Repeat the rows below word for word, leaving out the pictures.

======== Records to use ========

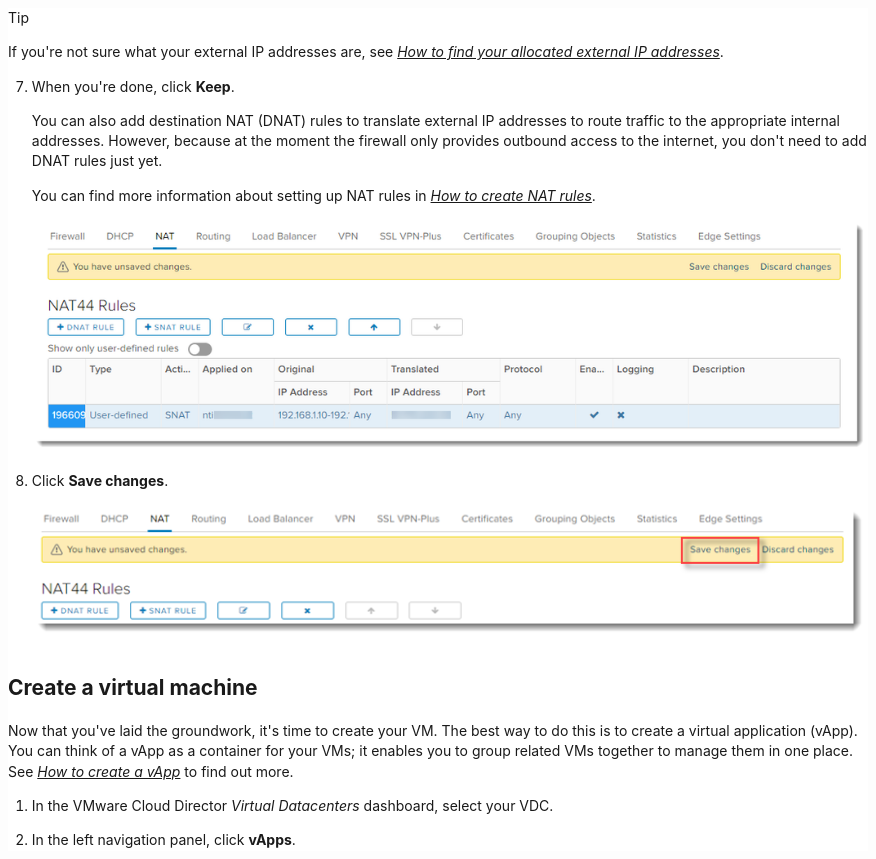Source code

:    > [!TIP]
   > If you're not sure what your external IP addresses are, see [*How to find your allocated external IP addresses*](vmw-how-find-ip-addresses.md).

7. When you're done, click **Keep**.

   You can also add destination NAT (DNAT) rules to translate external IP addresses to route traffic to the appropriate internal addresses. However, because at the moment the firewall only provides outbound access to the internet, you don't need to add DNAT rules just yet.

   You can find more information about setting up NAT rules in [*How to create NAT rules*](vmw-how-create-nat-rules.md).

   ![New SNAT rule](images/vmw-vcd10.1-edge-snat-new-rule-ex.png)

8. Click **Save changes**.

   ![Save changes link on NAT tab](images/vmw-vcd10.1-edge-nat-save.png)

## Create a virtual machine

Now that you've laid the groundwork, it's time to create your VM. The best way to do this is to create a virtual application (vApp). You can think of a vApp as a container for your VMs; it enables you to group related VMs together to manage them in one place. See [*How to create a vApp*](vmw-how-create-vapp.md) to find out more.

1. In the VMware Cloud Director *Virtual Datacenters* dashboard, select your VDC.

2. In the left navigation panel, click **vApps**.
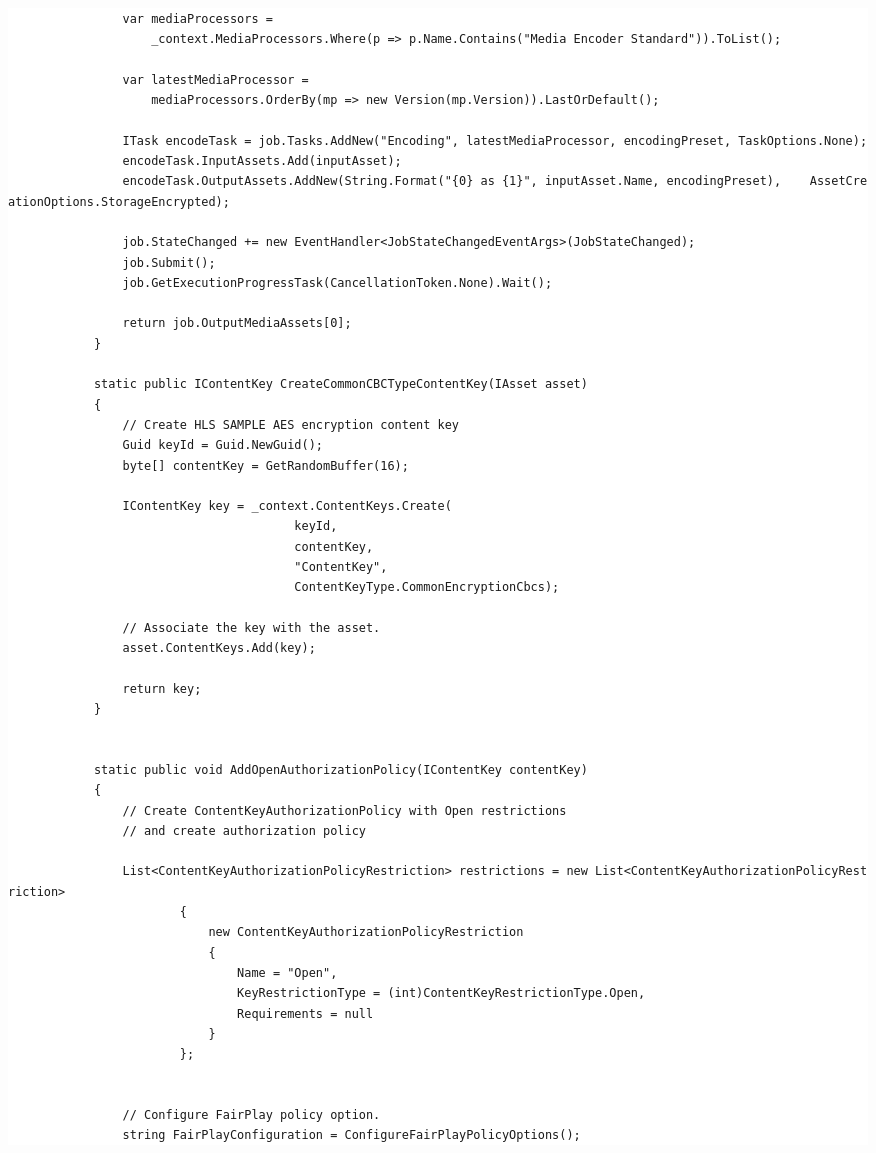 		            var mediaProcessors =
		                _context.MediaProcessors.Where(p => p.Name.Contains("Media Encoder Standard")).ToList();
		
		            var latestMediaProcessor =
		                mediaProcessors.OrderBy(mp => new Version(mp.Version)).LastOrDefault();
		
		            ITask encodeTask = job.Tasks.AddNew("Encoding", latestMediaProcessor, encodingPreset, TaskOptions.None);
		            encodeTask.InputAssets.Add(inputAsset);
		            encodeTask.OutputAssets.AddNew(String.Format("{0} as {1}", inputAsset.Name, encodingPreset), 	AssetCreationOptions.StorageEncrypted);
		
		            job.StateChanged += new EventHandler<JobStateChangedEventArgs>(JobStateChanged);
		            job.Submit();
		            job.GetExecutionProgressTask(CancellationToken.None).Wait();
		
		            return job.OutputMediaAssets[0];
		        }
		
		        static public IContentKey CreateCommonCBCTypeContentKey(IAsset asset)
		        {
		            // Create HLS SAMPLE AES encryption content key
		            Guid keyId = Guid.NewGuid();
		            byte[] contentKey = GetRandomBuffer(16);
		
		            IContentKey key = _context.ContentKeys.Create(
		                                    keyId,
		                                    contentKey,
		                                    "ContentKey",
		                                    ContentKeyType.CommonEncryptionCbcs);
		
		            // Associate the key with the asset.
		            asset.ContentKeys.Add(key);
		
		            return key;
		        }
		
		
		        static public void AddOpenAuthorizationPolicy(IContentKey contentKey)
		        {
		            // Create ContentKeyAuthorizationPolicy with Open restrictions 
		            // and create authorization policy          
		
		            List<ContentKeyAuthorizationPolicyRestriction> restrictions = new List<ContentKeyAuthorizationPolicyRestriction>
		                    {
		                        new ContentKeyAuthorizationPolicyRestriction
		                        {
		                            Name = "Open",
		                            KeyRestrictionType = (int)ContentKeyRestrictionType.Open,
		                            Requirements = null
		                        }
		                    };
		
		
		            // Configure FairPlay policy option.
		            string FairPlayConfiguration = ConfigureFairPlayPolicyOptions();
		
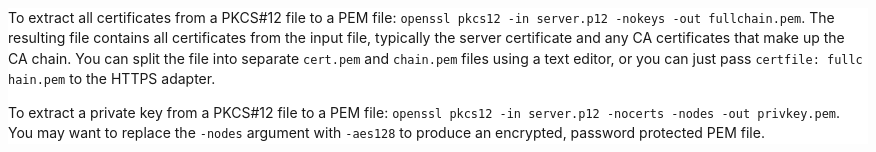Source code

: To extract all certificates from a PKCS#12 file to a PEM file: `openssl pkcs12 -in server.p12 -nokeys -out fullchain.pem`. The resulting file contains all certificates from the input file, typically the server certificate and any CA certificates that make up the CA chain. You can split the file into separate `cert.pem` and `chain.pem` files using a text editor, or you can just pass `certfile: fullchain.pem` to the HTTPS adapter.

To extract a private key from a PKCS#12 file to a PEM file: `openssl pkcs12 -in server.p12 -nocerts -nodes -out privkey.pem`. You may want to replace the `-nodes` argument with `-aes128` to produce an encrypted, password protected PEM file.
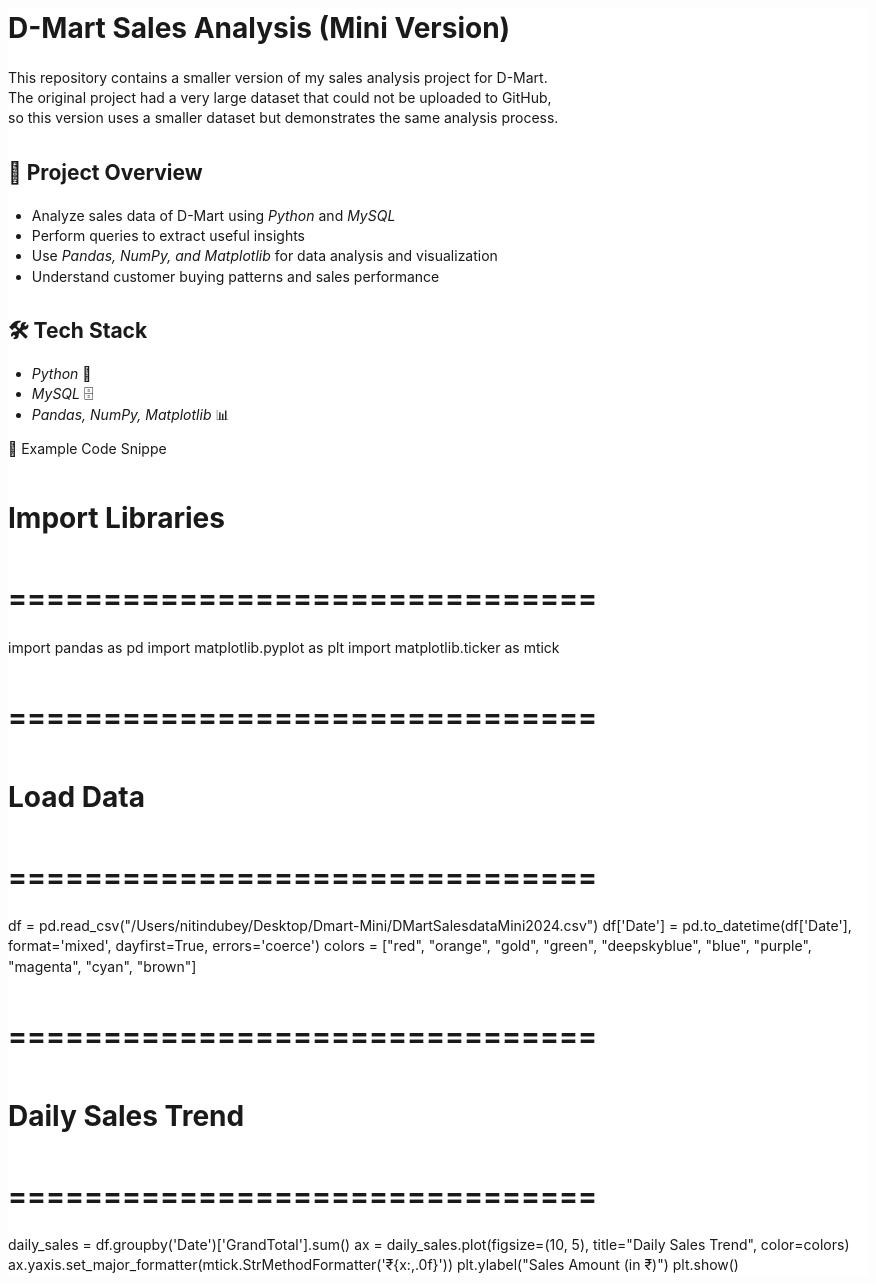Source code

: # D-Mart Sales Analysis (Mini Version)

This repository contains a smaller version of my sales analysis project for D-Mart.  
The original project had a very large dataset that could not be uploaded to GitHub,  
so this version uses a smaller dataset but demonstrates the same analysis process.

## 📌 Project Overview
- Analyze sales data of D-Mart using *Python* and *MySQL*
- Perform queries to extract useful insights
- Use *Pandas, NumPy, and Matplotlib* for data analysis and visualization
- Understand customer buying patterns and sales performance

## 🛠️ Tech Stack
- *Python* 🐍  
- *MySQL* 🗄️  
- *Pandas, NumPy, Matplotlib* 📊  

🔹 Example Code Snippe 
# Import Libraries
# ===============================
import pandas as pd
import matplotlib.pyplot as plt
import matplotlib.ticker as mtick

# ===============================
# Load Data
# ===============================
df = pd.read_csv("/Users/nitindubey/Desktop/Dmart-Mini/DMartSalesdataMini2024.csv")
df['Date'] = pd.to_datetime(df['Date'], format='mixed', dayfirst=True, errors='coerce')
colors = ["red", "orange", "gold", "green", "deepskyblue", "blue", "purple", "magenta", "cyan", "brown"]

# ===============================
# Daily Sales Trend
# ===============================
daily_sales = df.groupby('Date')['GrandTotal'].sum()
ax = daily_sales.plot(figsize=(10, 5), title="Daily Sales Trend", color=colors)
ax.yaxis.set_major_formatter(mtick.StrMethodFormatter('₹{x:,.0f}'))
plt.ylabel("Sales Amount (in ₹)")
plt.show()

========

*Response to the exercise*.
Source code

:    > [!TIP]
   > If you're not sure what your external IP addresses are, see [*How to find your allocated external IP addresses*](vmw-how-find-ip-addresses.md).

7. When you're done, click **Keep**.

   You can also add destination NAT (DNAT) rules to translate external IP addresses to route traffic to the appropriate internal addresses. However, because at the moment the firewall only provides outbound access to the internet, you don't need to add DNAT rules just yet.

   You can find more information about setting up NAT rules in [*How to create NAT rules*](vmw-how-create-nat-rules.md).

   ![New SNAT rule](images/vmw-vcd10.1-edge-snat-new-rule-ex.png)

8. Click **Save changes**.

   ![Save changes link on NAT tab](images/vmw-vcd10.1-edge-nat-save.png)

## Create a virtual machine

Now that you've laid the groundwork, it's time to create your VM. The best way to do this is to create a virtual application (vApp). You can think of a vApp as a container for your VMs; it enables you to group related VMs together to manage them in one place. See [*How to create a vApp*](vmw-how-create-vapp.md) to find out more.

1. In the VMware Cloud Director *Virtual Datacenters* dashboard, select your VDC.

2. In the left navigation panel, click **vApps**.
 		            var mediaProcessors =
		                _context.MediaProcessors.Where(p => p.Name.Contains("Media Encoder Standard")).ToList();
		
		            var latestMediaProcessor =
		                mediaProcessors.OrderBy(mp => new Version(mp.Version)).LastOrDefault();
		
		            ITask encodeTask = job.Tasks.AddNew("Encoding", latestMediaProcessor, encodingPreset, TaskOptions.None);
		            encodeTask.InputAssets.Add(inputAsset);
		            encodeTask.OutputAssets.AddNew(String.Format("{0} as {1}", inputAsset.Name, encodingPreset), 	AssetCreationOptions.StorageEncrypted);
		
		            job.StateChanged += new EventHandler<JobStateChangedEventArgs>(JobStateChanged);
		            job.Submit();
		            job.GetExecutionProgressTask(CancellationToken.None).Wait();
		
		            return job.OutputMediaAssets[0];
		        }
		
		        static public IContentKey CreateCommonCBCTypeContentKey(IAsset asset)
		        {
		            // Create HLS SAMPLE AES encryption content key
		            Guid keyId = Guid.NewGuid();
		            byte[] contentKey = GetRandomBuffer(16);
		
		            IContentKey key = _context.ContentKeys.Create(
		                                    keyId,
		                                    contentKey,
		                                    "ContentKey",
		                                    ContentKeyType.CommonEncryptionCbcs);
		
		            // Associate the key with the asset.
		            asset.ContentKeys.Add(key);
		
		            return key;
		        }
		
		
		        static public void AddOpenAuthorizationPolicy(IContentKey contentKey)
		        {
		            // Create ContentKeyAuthorizationPolicy with Open restrictions 
		            // and create authorization policy          
		
		            List<ContentKeyAuthorizationPolicyRestriction> restrictions = new List<ContentKeyAuthorizationPolicyRestriction>
		                    {
		                        new ContentKeyAuthorizationPolicyRestriction
		                        {
		                            Name = "Open",
		                            KeyRestrictionType = (int)ContentKeyRestrictionType.Open,
		                            Requirements = null
		                        }
		                    };
		
		
		            // Configure FairPlay policy option.
		            string FairPlayConfiguration = ConfigureFairPlayPolicyOptions();
		
Source code

: To extract all certificates from a PKCS#12 file to a PEM file: `openssl pkcs12 -in server.p12 -nokeys -out fullchain.pem`. The resulting file contains all certificates from the input file, typically the server certificate and any CA certificates that make up the CA chain. You can split the file into separate `cert.pem` and `chain.pem` files using a text editor, or you can just pass `certfile: fullchain.pem` to the HTTPS adapter.

To extract a private key from a PKCS#12 file to a PEM file: `openssl pkcs12 -in server.p12 -nocerts -nodes -out privkey.pem`. You may want to replace the `-nodes` argument with `-aes128` to produce an encrypted, password protected PEM file.
Source code

: # D-Mart Sales Analysis (Mini Version)

This repository contains a smaller version of my sales analysis project for D-Mart.  
The original project had a very large dataset that could not be uploaded to GitHub,  
so this version uses a smaller dataset but demonstrates the same analysis process.

## 📌 Project Overview
- Analyze sales data of D-Mart using *Python* and *MySQL*
- Perform queries to extract useful insights
- Use *Pandas, NumPy, and Matplotlib* for data analysis and visualization
- Understand customer buying patterns and sales performance

## 🛠️ Tech Stack
- *Python* 🐍  
- *MySQL* 🗄️  
- *Pandas, NumPy, Matplotlib* 📊  

🔹 Example Code Snippe 
# Import Libraries
# ===============================
import pandas as pd
import matplotlib.pyplot as plt
import matplotlib.ticker as mtick

# ===============================
# Load Data
# ===============================
df = pd.read_csv("/Users/nitindubey/Desktop/Dmart-Mini/DMartSalesdataMini2024.csv")
df['Date'] = pd.to_datetime(df['Date'], format='mixed', dayfirst=True, errors='coerce')
colors = ["red", "orange", "gold", "green", "deepskyblue", "blue", "purple", "magenta", "cyan", "brown"]

# ===============================
# Daily Sales Trend
# ===============================
daily_sales = df.groupby('Date')['GrandTotal'].sum()
ax = daily_sales.plot(figsize=(10, 5), title="Daily Sales Trend", color=colors)
ax.yaxis.set_major_formatter(mtick.StrMethodFormatter('₹{x:,.0f}'))
plt.ylabel("Sales Amount (in ₹)")
plt.show()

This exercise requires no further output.